Ethiopia Chiasmopes nursery-web spider

Scientific classification
- Kingdom: Animalia
- Phylum: Arthropoda
- Subphylum: Chelicerata
- Class: Arachnida
- Order: Araneae
- Infraorder: Araneomorphae
- Family: Pisauridae
- Genus: Chiasmopes
- Species: C. hystrix
- Binomial name: Chiasmopes hystrix (Berland, 1922)
- Synonyms: Maypacius hystrix Berland, 1922 ; Spencerella hystrix Roewer, 1955 ;

= Chiasmopes hystrix =

- Authority: (Berland, 1922)

Species of spider

Chiasmopes hystrix is a species of spider in the family Pisauridae. It is found in Ethiopia and South Africa, and is commonly known as the Ethiopia Chiasmopes nursery-web spider.

==Distribution==
Chiasmopes hystrix has been recorded from Ethiopia and South Africa. In South Africa, it has been sampled from a single female in Ohrigstad, Mpumalanga at 1080 m altitude.

==Habitat and ecology==
The species is a sheet-web pisaurid that constructs webs in vegetation close to the ground, especially in short shrubs and bushes, but occasionally also between grass tussocks. It has been sampled from the Grassland and Savanna biomes.

==Description==

The cephalothorax is decorated in the middle with a light fawn band, covered with very white hairs, attenuated in front where it is extended by a brush of white hairs between the posterior median eyes. The sides of this band are of a darker fawn, veined black.

The chelicerae are fawn-red, more or less spotted with black, as are the maxillary blades. The sternum has a median white line with two blackish bands on the sides of this line.

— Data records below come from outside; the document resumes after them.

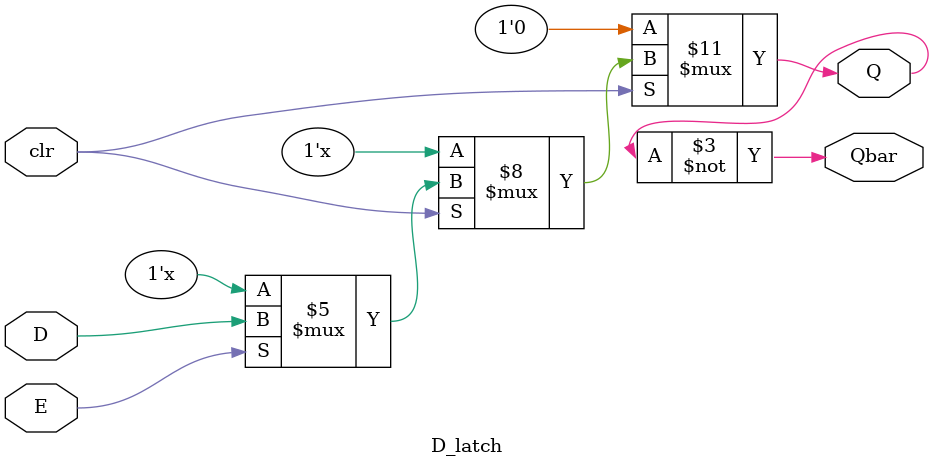
<source format=v>

/*tc will announce when the counter reaches its maximum value (111 in binary) 
when counting up or its minimum value (000 in binary) when counting down and will start a new process*/

module up_down_counter_3bit(clk, clrbar, Dir, q, qbar, tc); 
    input clk, clrbar, Dir;
    output wire [2:0] q, qbar;
    output wire tc;

    wire clr, dirbar;
    not(clrbar,clr);      // clr = active high clear
    not(dirbar,dir);       // Dir = 1 up, Dir = 0 down

    // Internal control signals
    wire j0, j1, j2;
    wire k0, k1, k2;

    // Bit 0 - toggle on every clk if clrbar active
    assign j0 = 1'b1;
    assign k0 = 1'b1;

    // Bit 1 - toggle when q[0] is 1 (up), or q[0] is 0 (down)
    //If dir =0 -> down and q0=0 => toggle
    //If dir =1 -> up and q0=1 => toggle
    //FF1
    wire q0_down, q0_up;
    assign q0_down = ~q[0] & dirbar;
    assign q0_up   = q[0] & Dir;
    assign j1 = (q0_up | q0_down) & clrbar;// clrbar =1 to enable counting
    assign k1 = j1; // Same condition

    // Bit 2 - toggle when q[1] & q[0] = 1 (up) or both are 0 (down)
    //FF2 will toogle when q1=q0=dir=1(UP) or q1=q0=dir=0(DOWN) and clrbar=1(NOT clear);
    wire q01_down, q01_up;
    assign q01_down = ~(q[1] | q[0]) & dirbar; // q1=0, q0=0
    assign q01_up   = q[1] & q[0] & Dir;
    assign j2 = (q01_up | q01_down) & clrbar;
    assign k2 = j2;

    // Instantiate 3 JK flip-flops
    JK_FF M0(.J(j0), .K(k0), .clk(clk), .clr(clr), .Q(q[0]), .Qbar(qbar[0]));
    JK_FF M1(.J(j1), .K(k1), .clk(clk), .clr(clr), .Q(q[1]), .Qbar(qbar[1]));
    JK_FF M2(.J(j2), .K(k2), .clk(clk), .clr(clr), .Q(q[2]), .Qbar(qbar[2]));

    // Terminal Count: tc = 111 when counting up, or 000 when counting down
    assign tc = (Dir && (q == 3'b111)) || (!Dir && (q == 3'b000));// tc=1 when counter reaches 111 in up mode or 000 in down mode
    endmodule
module JK_FF(J, K, clk, clr, Q, Qbar);
    input J, K, clk, clr;
    output reg Q, Qbar;

    wire D, Kb, s1, s2;

    not(Kb, K);
    and(s1, J, Qbar);
    and(s2, Kb, Q);
    or(D, s1, s2);

    D_FF_master_slave D1(.D(D), .clk(clk), .clr(clr), .Q(Q), .Qbar(Qbar));
    endmodule
module D_FF_master_slave(D, clk, clr, Q, Qbar);
    input D, clk, clr;
    output Q, Qbar; 
    wire clkb, Qm, Qmb; 
    not(clkb, clk);
    D_latch master(.D(D), .E(clkb), .clr(clr), .Q(Qm), .Qbar(Qmb));
    D_latch slave (.D(Qm), .E(clk),  .clr(clr), .Q(Q),  .Qbar(Qbar));
    endmodule
module D_latch(D, E, clr, Q, Qbar);
    input D, E, clr;
    output reg Q, Qbar;    
    always @(*) begin
        if (!clr)// clear =0 -> reset
            Q = 0;
        else 
            if (E)// clear =1 and Enable =1 
            Q = D; 
        Qbar = ~Q;
    end
    endmodule

</source>
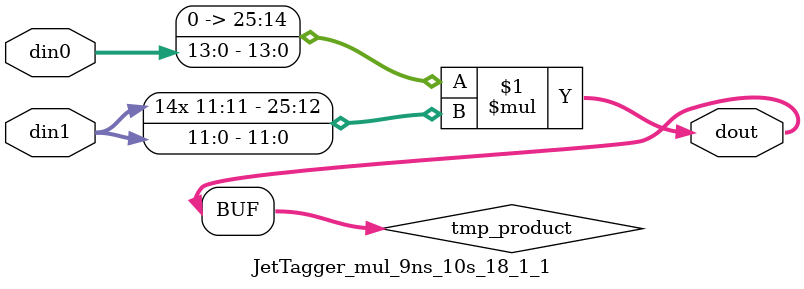
<source format=v>

`timescale 1 ns / 1 ps

  module JetTagger_mul_9ns_10s_18_1_1(din0, din1, dout);
parameter ID = 1;
parameter NUM_STAGE = 0;
parameter din0_WIDTH = 14;
parameter din1_WIDTH = 12;
parameter dout_WIDTH = 26;

input [din0_WIDTH - 1 : 0] din0; 
input [din1_WIDTH - 1 : 0] din1; 
output [dout_WIDTH - 1 : 0] dout;

wire signed [dout_WIDTH - 1 : 0] tmp_product;











assign tmp_product = $signed({1'b0, din0}) * $signed(din1);










assign dout = tmp_product;







endmodule

</source>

The legs have dark femora, with the other segments fawn, and the two anterior pairs black. The abdomen is grey, striped fawn and stained black. The pubescence is white and grey, silky and felted. On the sternum there are black setae, and in the middle of the pubescence on the legs and abdomen there are small stiff setae.

==Conservation==
Chiasmopes hystrix is listed as Least Concern due to its wide geographical range. However, more sampling is needed to confirm the presence of the species in South Africa. There are no significant threats to the species.

==Etymology==
The species name hystrix is Latin for "porcupine".

==Taxonomy==
The species was originally described by Berland in 1922 as Maypacius hystrix from Ethiopia. It was transferred to Chiasmopes by Blandin in 1974. The species is known only from the female and has been revised by Blandin (1977).